A Chinese dynasty with a 21st-century outlook
Under the clear blue sky his country had manufactured for the occasion (by closing factories for miles), Xi Jinping stood stony-faced on an enormous red carpet to receive a clutch of world leaders. One by one, statesmen from near and far walked up to the Chinese President to shake hands on the occasion of his first military parade last September. Standing next to his wife, Peng Liyuan, Mr. Xi barely spoke, his face opening into only the thinnest of smiles…

Xinhua, the state-run news agency, tried to capture the spirit of the moment: “China will not be bullied again, and the dream of national rejuvenation is coming true.” For decades, China scrupulously followed the maxim of former leader Deng Xiaoping to “hide your strength, bide your time.” Even as they orchestrated an economic revolution at home, its leaders trod softly on the world stage.
Xi (on posters in Beijing)
But things have changed. Under Mr. Xi in recent years, China has struck an increasingly assertive posture, demanding that the world bend to its interests in diplomacy, corporate affairs and the drawing of international borders. When they gather here for G20 meetings next week, Prime Minister Justin Trudeau and other foreign leaders will encounter a Chinese leadership newly eager to shape the outside world to its own needs.

For the better part of 2,000 years, China was ruled by imperial dynasties… Emperors saw themselves in command of… "all under heaven."...

Imperial China saw itself as the centre of the civilized world, a step above the barbarians on its flanks who could not match its technological, cultural or military prowess, and it demanded others acknowledge the same. Scholars call it a form of “ethnocentric hegemony.”

Then it all crumbled, the victim of Western incursions and a sclerotic governance system that could not keep pace with modernization…

Into that humiliation stepped the Communist Party, which… ruled by a single party, governed by elite consensus.

Mr. Xi is different. He has assembled a collection of titles that give him personal leverage over many instruments of internal power…

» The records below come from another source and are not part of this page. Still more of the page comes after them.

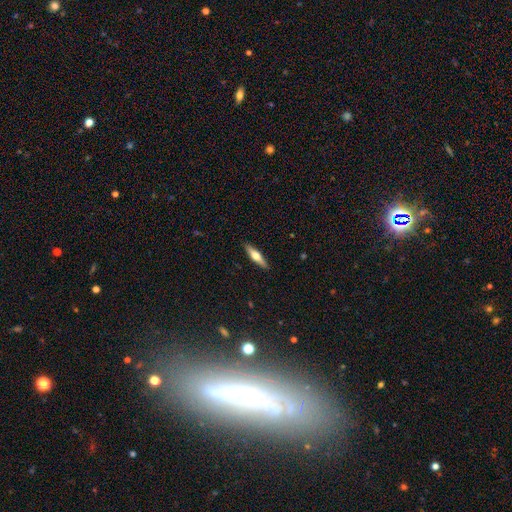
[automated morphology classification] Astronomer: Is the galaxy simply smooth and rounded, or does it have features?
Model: featured or disk — 51% (runner-up: smooth, 44%).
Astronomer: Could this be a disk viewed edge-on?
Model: yes — 94%.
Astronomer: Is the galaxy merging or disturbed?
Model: none — 90%.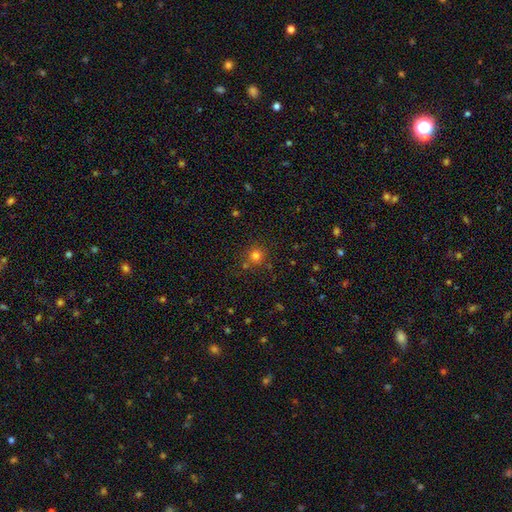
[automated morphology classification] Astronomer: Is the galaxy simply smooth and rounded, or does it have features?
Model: smooth — 76%.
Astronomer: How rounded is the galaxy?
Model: round — 91%.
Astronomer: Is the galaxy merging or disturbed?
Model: none — 77%.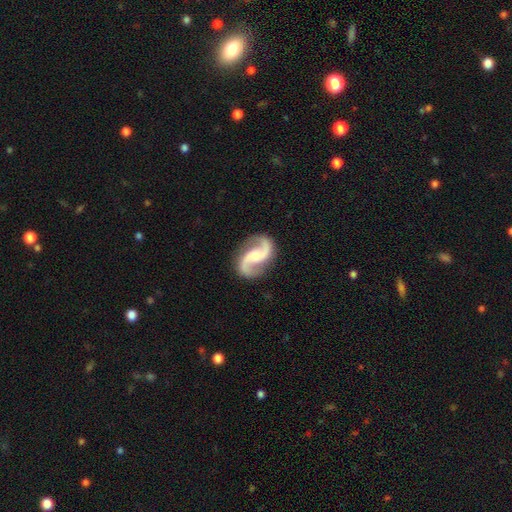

[T]he country's extraordinary rise in economic power… has underpinned a view inside China that history the gap with the U.S., has underpinned a view inside China that history gave it a rightful place in the world, one it will soon retake…

Liu Mingfu, a Chinese military commentator… [writes], "China's emperors treated the kings of smaller nations like little brothers… Kingliness is China's national character… "

Mr. Xi has mobilized a sweeping set of ambitions to make Beijing a central seat of influence…

The steps China is taking suggest a desire to replicate, if not replace, the U.S. role [in the world]…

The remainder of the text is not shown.